• **What to work on**:
Can you return, word for word, every line from the one containing "direction, io_index" up to and including the very last line?

• **Supplied records**:
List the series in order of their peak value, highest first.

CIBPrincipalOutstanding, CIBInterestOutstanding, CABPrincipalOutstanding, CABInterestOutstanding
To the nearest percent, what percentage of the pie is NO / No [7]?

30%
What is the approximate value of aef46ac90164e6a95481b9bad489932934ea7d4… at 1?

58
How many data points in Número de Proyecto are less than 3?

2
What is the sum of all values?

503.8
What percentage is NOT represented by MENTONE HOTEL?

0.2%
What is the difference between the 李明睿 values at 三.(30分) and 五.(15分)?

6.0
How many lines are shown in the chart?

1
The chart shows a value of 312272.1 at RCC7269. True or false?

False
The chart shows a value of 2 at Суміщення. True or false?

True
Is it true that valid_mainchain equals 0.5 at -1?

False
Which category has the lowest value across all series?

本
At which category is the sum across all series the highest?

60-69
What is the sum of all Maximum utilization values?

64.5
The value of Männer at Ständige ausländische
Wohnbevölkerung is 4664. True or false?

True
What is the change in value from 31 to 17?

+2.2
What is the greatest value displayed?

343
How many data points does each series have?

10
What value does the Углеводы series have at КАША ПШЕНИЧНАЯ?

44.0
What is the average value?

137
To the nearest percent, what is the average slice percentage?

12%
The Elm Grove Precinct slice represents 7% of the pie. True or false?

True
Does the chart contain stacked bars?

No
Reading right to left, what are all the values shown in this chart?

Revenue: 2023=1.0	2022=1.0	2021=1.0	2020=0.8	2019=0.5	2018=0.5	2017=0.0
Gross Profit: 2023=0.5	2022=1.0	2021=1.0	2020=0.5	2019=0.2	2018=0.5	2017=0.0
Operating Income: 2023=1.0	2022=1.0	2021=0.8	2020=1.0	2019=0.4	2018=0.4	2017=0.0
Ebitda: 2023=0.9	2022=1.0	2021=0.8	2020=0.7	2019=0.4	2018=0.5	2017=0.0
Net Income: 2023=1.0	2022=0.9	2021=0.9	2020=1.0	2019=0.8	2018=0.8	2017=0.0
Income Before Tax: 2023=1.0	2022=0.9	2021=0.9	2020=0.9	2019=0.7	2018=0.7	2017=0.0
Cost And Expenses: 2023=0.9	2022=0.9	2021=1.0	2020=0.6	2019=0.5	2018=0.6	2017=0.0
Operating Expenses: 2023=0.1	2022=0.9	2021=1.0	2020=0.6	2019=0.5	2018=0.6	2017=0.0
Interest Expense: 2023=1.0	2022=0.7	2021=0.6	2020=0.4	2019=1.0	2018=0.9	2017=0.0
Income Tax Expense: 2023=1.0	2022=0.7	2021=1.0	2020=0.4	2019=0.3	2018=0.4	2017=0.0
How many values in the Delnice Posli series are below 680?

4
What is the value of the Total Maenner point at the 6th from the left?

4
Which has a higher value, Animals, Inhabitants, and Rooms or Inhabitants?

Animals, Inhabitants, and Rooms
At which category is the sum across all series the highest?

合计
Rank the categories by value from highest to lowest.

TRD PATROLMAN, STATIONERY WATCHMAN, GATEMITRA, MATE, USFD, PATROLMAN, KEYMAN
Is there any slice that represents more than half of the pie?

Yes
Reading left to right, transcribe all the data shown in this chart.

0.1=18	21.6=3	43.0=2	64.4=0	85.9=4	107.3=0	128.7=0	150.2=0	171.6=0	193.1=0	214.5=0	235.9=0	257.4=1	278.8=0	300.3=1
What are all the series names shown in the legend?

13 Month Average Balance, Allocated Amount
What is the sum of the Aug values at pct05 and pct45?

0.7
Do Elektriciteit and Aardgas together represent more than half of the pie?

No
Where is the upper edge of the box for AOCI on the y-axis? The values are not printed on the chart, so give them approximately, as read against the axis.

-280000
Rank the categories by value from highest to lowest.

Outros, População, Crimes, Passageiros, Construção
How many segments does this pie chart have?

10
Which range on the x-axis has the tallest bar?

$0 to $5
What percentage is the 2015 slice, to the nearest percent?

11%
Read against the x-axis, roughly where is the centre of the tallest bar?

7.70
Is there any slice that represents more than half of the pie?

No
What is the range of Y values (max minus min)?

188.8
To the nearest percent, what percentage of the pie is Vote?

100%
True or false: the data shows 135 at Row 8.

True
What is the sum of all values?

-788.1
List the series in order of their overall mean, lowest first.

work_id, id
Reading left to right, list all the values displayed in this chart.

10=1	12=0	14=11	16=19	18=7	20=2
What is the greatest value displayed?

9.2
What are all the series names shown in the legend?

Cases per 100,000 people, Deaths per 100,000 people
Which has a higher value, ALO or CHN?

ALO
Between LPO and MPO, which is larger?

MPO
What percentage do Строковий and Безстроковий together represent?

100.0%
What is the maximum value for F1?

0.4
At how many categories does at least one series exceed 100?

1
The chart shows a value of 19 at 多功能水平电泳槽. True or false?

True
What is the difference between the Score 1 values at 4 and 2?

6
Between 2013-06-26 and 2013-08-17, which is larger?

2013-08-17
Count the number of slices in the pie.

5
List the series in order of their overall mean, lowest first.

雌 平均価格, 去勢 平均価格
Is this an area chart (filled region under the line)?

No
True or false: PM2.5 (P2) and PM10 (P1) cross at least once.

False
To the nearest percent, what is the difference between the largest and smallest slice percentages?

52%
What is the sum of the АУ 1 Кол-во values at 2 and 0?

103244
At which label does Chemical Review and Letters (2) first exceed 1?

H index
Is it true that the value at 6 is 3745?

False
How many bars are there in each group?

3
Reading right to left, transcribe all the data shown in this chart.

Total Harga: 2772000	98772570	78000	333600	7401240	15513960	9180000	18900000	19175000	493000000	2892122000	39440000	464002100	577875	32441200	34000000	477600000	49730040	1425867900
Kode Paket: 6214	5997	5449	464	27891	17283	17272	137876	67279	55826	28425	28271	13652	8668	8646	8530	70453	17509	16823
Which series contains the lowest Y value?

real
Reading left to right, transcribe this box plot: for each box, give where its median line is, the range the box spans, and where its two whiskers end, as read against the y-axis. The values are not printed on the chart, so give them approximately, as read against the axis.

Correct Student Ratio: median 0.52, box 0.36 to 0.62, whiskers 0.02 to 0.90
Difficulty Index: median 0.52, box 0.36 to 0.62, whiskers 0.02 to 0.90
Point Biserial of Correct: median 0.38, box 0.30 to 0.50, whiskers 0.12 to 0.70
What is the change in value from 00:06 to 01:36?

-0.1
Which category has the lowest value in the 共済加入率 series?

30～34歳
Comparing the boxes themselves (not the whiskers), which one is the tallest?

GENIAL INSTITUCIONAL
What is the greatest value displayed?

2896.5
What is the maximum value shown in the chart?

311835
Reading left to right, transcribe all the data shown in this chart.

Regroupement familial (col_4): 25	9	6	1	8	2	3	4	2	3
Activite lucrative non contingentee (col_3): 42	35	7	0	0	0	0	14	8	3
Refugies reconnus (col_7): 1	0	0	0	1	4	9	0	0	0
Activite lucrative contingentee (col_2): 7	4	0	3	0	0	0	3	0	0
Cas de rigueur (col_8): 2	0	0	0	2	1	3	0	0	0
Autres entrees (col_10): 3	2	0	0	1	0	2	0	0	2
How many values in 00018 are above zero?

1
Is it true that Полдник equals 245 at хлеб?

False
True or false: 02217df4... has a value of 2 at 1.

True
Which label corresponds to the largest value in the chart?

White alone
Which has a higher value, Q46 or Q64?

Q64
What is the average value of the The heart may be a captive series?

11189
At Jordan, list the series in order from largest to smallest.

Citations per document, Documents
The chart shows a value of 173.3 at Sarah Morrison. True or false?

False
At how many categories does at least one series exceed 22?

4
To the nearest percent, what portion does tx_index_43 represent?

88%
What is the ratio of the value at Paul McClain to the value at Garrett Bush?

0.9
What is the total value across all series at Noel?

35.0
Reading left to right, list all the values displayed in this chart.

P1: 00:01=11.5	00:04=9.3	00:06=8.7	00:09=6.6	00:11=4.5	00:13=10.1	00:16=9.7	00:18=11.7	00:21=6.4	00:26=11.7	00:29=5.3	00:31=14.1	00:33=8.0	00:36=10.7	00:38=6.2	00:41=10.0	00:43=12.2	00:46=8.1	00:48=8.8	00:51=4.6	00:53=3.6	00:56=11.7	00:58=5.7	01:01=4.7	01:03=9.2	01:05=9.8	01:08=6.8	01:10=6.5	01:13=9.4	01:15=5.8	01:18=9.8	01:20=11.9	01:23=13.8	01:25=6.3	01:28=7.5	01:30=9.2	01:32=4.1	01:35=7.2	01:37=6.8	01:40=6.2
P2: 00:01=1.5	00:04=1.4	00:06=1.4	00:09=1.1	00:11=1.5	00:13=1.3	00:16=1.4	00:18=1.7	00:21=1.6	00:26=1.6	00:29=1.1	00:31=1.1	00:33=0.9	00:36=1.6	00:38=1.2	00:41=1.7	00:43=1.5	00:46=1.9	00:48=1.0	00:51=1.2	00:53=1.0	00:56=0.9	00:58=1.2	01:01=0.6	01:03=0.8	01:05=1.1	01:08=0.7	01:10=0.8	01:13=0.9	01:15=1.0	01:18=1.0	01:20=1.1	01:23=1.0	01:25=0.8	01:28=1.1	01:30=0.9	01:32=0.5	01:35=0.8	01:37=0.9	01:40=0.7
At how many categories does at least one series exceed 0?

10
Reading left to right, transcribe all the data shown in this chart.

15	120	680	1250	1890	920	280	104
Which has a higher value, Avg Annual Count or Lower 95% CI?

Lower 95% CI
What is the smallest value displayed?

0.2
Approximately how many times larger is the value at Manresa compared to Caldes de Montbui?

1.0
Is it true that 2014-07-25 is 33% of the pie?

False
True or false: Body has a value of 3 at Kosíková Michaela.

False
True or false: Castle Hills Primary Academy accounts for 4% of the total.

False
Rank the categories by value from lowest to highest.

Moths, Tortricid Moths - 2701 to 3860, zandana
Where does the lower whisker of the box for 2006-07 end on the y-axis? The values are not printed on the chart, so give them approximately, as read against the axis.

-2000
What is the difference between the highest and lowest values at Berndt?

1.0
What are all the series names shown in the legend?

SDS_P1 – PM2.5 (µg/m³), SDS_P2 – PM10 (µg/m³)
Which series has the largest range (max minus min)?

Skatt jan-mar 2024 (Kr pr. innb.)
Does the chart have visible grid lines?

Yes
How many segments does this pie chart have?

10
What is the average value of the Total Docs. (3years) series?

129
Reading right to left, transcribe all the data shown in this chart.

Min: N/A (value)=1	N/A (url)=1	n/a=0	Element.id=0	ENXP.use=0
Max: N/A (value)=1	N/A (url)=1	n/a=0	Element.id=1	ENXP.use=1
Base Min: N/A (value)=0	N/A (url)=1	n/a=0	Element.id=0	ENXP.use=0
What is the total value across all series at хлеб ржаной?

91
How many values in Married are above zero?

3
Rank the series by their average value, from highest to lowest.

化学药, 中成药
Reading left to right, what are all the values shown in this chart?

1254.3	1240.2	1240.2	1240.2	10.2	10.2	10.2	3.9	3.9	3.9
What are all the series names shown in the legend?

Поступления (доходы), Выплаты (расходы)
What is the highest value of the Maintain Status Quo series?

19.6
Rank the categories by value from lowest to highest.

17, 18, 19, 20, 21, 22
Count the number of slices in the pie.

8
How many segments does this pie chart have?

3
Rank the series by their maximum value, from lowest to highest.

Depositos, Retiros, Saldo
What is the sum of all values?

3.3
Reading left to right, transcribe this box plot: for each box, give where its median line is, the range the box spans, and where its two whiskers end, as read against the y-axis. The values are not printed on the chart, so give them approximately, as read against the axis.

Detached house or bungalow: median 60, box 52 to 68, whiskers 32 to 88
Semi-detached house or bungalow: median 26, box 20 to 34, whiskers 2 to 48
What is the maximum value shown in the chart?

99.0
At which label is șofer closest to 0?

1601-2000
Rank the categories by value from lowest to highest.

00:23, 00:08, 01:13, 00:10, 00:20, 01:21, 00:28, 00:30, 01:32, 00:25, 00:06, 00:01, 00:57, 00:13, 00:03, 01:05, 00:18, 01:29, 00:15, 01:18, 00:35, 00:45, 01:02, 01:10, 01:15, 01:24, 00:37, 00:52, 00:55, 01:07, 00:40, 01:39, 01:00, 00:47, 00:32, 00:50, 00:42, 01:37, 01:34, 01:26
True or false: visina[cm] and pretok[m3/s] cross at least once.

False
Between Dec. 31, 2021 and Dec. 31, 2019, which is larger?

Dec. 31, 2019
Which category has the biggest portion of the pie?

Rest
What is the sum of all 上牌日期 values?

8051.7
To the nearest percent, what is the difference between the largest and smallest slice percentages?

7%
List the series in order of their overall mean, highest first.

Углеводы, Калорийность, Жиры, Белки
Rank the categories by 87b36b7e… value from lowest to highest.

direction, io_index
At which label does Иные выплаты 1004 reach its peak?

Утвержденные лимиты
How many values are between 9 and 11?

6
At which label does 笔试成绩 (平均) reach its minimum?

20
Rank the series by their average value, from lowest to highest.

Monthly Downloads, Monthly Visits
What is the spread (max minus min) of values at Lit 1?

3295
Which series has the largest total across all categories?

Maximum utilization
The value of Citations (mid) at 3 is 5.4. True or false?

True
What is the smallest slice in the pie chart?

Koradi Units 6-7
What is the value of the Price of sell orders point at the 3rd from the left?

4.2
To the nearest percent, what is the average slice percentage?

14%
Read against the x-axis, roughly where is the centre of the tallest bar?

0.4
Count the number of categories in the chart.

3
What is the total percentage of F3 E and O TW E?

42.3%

• **Answer box**:
direction, io_index
At which label does Иные выплаты 1004 reach its peak?

Утвержденные лимиты
How many values are between 9 and 11?

6
At which label does 笔试成绩 (平均) reach its minimum?

20
Rank the series by their average value, from lowest to highest.

Monthly Downloads, Monthly Visits
What is the spread (max minus min) of values at Lit 1?

3295
Which series has the largest total across all categories?

Maximum utilization
The value of Citations (mid) at 3 is 5.4. True or false?

True
What is the smallest slice in the pie chart?

Koradi Units 6-7
What is the value of the Price of sell orders point at the 3rd from the left?

4.2
To the nearest percent, what is the average slice percentage?

14%
Read against the x-axis, roughly where is the centre of the tallest bar?

0.4
Count the number of categories in the chart.

3
What is the total percentage of F3 E and O TW E?

42.3%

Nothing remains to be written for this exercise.